TASK INPUT:
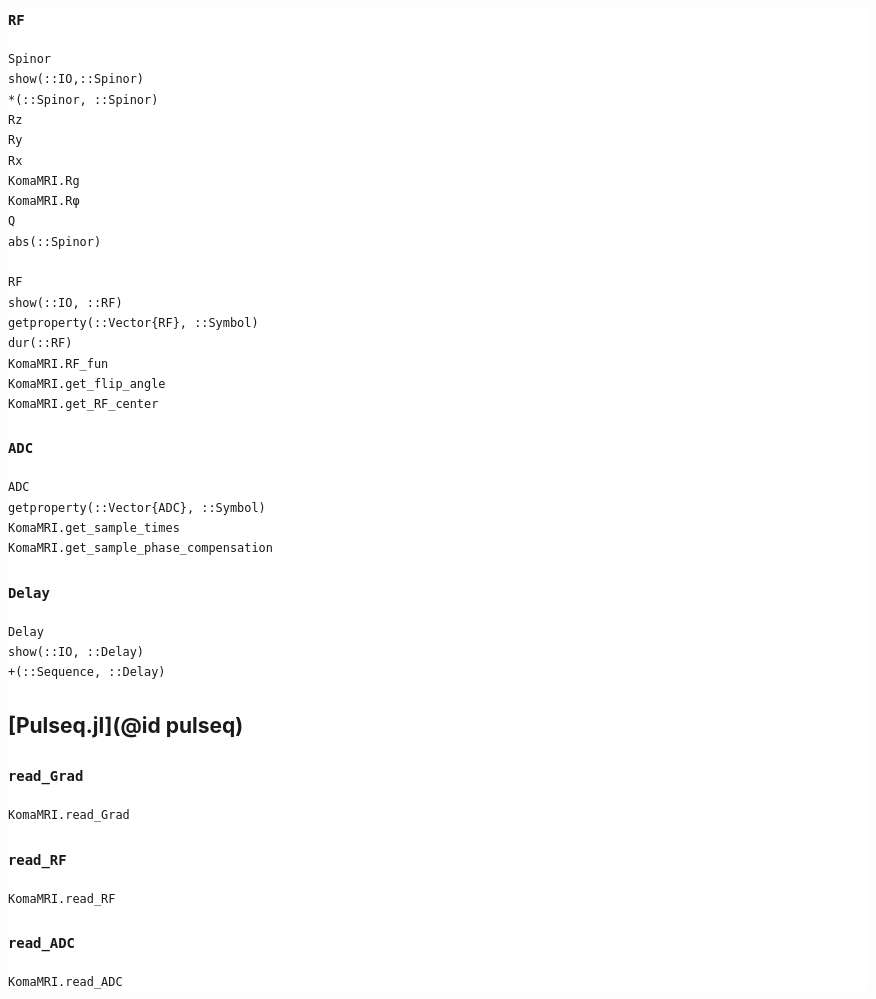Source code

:### `RF`
```@docs
Spinor
show(::IO,::Spinor)
*(::Spinor, ::Spinor)
Rz
Ry
Rx
KomaMRI.Rg
KomaMRI.Rφ
Q
abs(::Spinor)

RF
show(::IO, ::RF)
getproperty(::Vector{RF}, ::Symbol)
dur(::RF)
KomaMRI.RF_fun
KomaMRI.get_flip_angle
KomaMRI.get_RF_center
```

### `ADC`
```@docs
ADC
getproperty(::Vector{ADC}, ::Symbol)
KomaMRI.get_sample_times
KomaMRI.get_sample_phase_compensation
```

### `Delay`
```@docs
Delay
show(::IO, ::Delay)
+(::Sequence, ::Delay)
```

## [Pulseq.jl](@id pulseq)

### `read_Grad`
```@docs
KomaMRI.read_Grad
```

### `read_RF`
```@docs
KomaMRI.read_RF
```

### `read_ADC`
```@docs
KomaMRI.read_ADC
```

EXERCISE OBJECTIVE: Would you copy every line of the entries in which "KomaMRI" appears?

WRITTEN RESPONSE:
KomaMRI.Rg
KomaMRI.Rφ
KomaMRI.RF_fun
KomaMRI.get_flip_angle
KomaMRI.get_RF_center
KomaMRI.get_sample_times
KomaMRI.get_sample_phase_compensation
KomaMRI.read_Grad
KomaMRI.read_RF
KomaMRI.read_ADC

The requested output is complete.